“Never a word of love,” she went on monotonously. “Yet I don’t suppose any woman ever wanted to hear it more. And no children. Yet I know no woman ever wanted them more. No, not adopted children—but my own flesh and blood. I’ve heard women complain of the burden of bearing a child. It made me wild to listen to them—the fools—the selfish fools! What wouldn’t I have given to have felt a child within me. Does it scandalize you to hear me talk like this?”

“No,” said I. “No.”

“It’s a wonder,” said she, with a grim smile. She was quieting down, was hiding the heart from which she had on impulse snatched the veil, was ashamed of her outburst. “A woman can talk about having a cancer, or a tumor, or any frightful disease inside her, and nobody’s modesty is shocked. But if she speaks of having a child within her—a wonderful, living human being—a lovely baby—why, it’s immodest!” She gave a scornful laugh. “What a world! What a world!”

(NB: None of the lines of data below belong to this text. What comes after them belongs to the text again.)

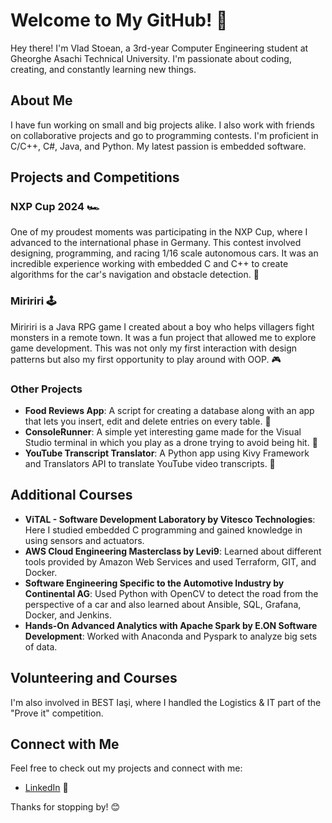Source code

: # Welcome to My GitHub! 🎉

Hey there! I'm Vlad Stoean, a 3rd-year Computer Engineering student at Gheorghe Asachi Technical University. I'm passionate about coding, creating, and constantly learning new things.

## About Me

I have fun working on small and big projects alike. I also work with friends on collaborative projects and go to programming contests. I'm proficient in C/C++, C#, Java, and Python. My latest passion is embedded software.

## Projects and Competitions

### NXP Cup 2024 🏎️
One of my proudest moments was participating in the NXP Cup, where I advanced to the international phase in Germany. This contest involved designing, programming, and racing 1/16 scale autonomous cars. It was an incredible experience working with embedded C and C++ to create algorithms for the car's navigation and obstacle detection. 🏁

### Miririri 🕹️
Miririri is a Java RPG game I created about a boy who helps villagers fight monsters in a remote town. It was a fun project that allowed me to explore game development. This was not only my first interaction with design patterns but also my first opportunity to play around with OOP. 🎮

### Other Projects
- **Food Reviews App**: A script for creating a database along with an app that lets you insert, edit and delete entries on every table. 🍔
- **ConsoleRunner**: A simple yet interesting game made for the Visual Studio terminal in which you play as a drone trying to avoid being hit. 🎲
- **YouTube Transcript Translator**: A Python app using Kivy Framework and Translators API to translate YouTube video transcripts. 🎥

## Additional Courses
- **ViTAL - Software Development Laboratory by Vitesco Technologies**: Here I studied embedded C programming and gained knowledge in using sensors and actuators.
- **AWS Cloud Engineering Masterclass by Levi9**: Learned about different tools provided by Amazon Web Services and used Terraform, GIT, and Docker.
- **Software Engineering Specific to the Automotive Industry by Continental AG**: Used Python with OpenCV to detect the road from the perspective of a car and also learned about Ansible, SQL, Grafana, Docker, and Jenkins.
- **Hands-On Advanced Analytics with Apache Spark by E.ON Software Development**: Worked with Anaconda and Pyspark to analyze big sets of data.

## Volunteering and Courses
I'm also involved in BEST Iaşi, where I handled the Logistics & IT part of the "Prove it" competition.

## Connect with Me
Feel free to check out my projects and connect with me:
- [LinkedIn](https://www.linkedin.com/in/vlad-stoean-69364b208/) 💼

Thanks for stopping by! 😊
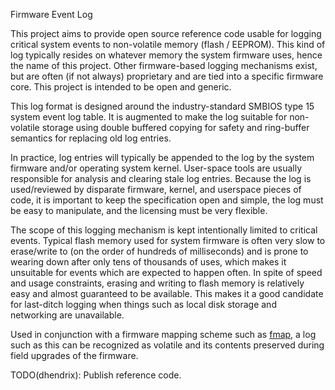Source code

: Firmware Event Log

This project aims to provide open source reference code usable for logging critical system events to non-volatile memory (flash / EEPROM). This kind of log typically resides on whatever memory the system firmware uses, hence the name of this project. Other firmware-based logging mechanisms exist, but are often (if not always) proprietary and are tied into a specific firmware core. This project is intended to be open and generic.

This log format is designed around the industry-standard SMBIOS type 15 system event log table. It is augmented to make the log suitable for non-volatile storage using double buffered copying for safety and ring-buffer semantics for replacing old log entries.

In practice, log entries will typically be appended to the log by the system firmware and/or operating system kernel. User-space tools are usually responsible for analysis and clearing stale log entries. Because the log is used/reviewed by disparate firmware, kernel, and userspace pieces of code, it is important to keep the specification open and simple, the log must be easy to manipulate, and the licensing must be very flexible.

The scope of this logging mechanism is kept intentionally limited to critical events. Typical flash memory used for system firmware is often very slow to erase/write to (on the order of hundreds of milliseconds) and is prone to wearing down after only tens of thousands of uses, which makes it unsuitable for events which are expected to happen often. In spite of speed and usage constraints, erasing and writing to flash memory is relatively easy and almost guaranteed to be available. This makes it a good candidate for last-ditch logging when things such as local disk storage and networking are unavailable.

Used in conjunction with a firmware mapping scheme such as [fmap](http://code.google.com/p/flashmap/), a log such as this can be recognized as volatile and its contents preserved during field upgrades of the firmware.

TODO(dhendrix): Publish reference code.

I looked at her and marveled. What a world, indeed!—where this was one of the sort of relatives of whom pushing arrived people were ashamed!


I think I forced myself to stay three days with them. I cannot recall; perhaps I left the second day. However that may be, I have the sense of a long, a very long visit. To one who has the city habit the country is oppressively deliberate even when it is interesting. It makes you realize how there is room, and to spare, for sixty minutes in an hour, for sixty seconds in each minute. The city entertains; the country compels you to seek entertainment, to make entertainment. People whose mentality tapers away from mediocrity grow old and dull rapidly in the country as soon as childhood’s torrential life begins to slacken. For men of thought the country ought to be ideal, I should say, once they formed its habit and lost the city habit of waiting in confident expectation of being amused. But for men of action like myself, for men whose whole life is dealing directly with their fellow men, to acquire the country habit is a matter of years, of a complete revolution.

I brought a sore and a sick heart to the country. I took back to town one that was on the way toward the normal. And I owed the improvement not to the country directly, but to my sister. Polly Ann had reminded me of the futility of graveyard mooning, of its egotism and hypocrisy. She had reminded me that only the fool walks backward through life. I believed I had been guilty of the folly of blowing a bubble of delusion, pretending to myself that it was no bubble, but permanent, substantial, real. The bubble had burst, as bubbles must—had burst with a mocking and irritating dash of cold spray straight into my face. Well!—the sensible thing to do, the only thing to do, was to laugh and blow no more bubbles.

I went back to finance; I busied myself to the uttermost of my capacity for work. But I could not uproot the idea Mary Kirkwood had set growing in my mind. I saw ever more clearly that my sister was eternally right. Some men might be successful bachelors. I could be fairly successful at that selfish and solitary profession for a few years, perhaps for ten or fifteen years longer. But I knew with the clearness of a vision trained to search the horizon of the future that the feeling of loneliness, of complete futility which already shadowed me, would become a black pall. I must have companionship; and to companionship there is but the one way—the way of wife and children. A poor, an uncertain way; nevertheless the only way.

You have, perhaps, observed the marriages of the rich. You have noted that every rich man and every rich woman is surrounded by a smaller or larger army of satellites—persons nominally their social equals, often distinctly their mental superiors, salaried persons, wearers of cast-off clothing, eaters of luncheons and dinners, permanent free lodgers, constant or occasional pensioners more or less disguised. Family life fails with the rich as it fails with the well off, or with the poor. But while other classes revert to the herd life, the life of clubs, saloons, teas, receptions, the rich take up the parasite-beset life, each rich person aloof with his or her particular circle of flatterers, attendants, coat-holders, joke-makers, and boot-lickers.

Now it so happened that for me there could be no enduring of this standing apart in the meadow, switching my tail while parasites bit and tickled, buzzed and burrowed. Riches, like any other heavy and constantly growing responsibility, usually rob a man of his sense of humor and turn his thoughts in upon himself and make him a ridiculous ass of an egotist. They had not had that effect upon me. I can give no reason; I simply state the fact. So, with my sense of humor active, and my sense of proportion fairly well balanced, I could not give myself up to the dreary life custom assigns to the rich. I retained the normal human instincts.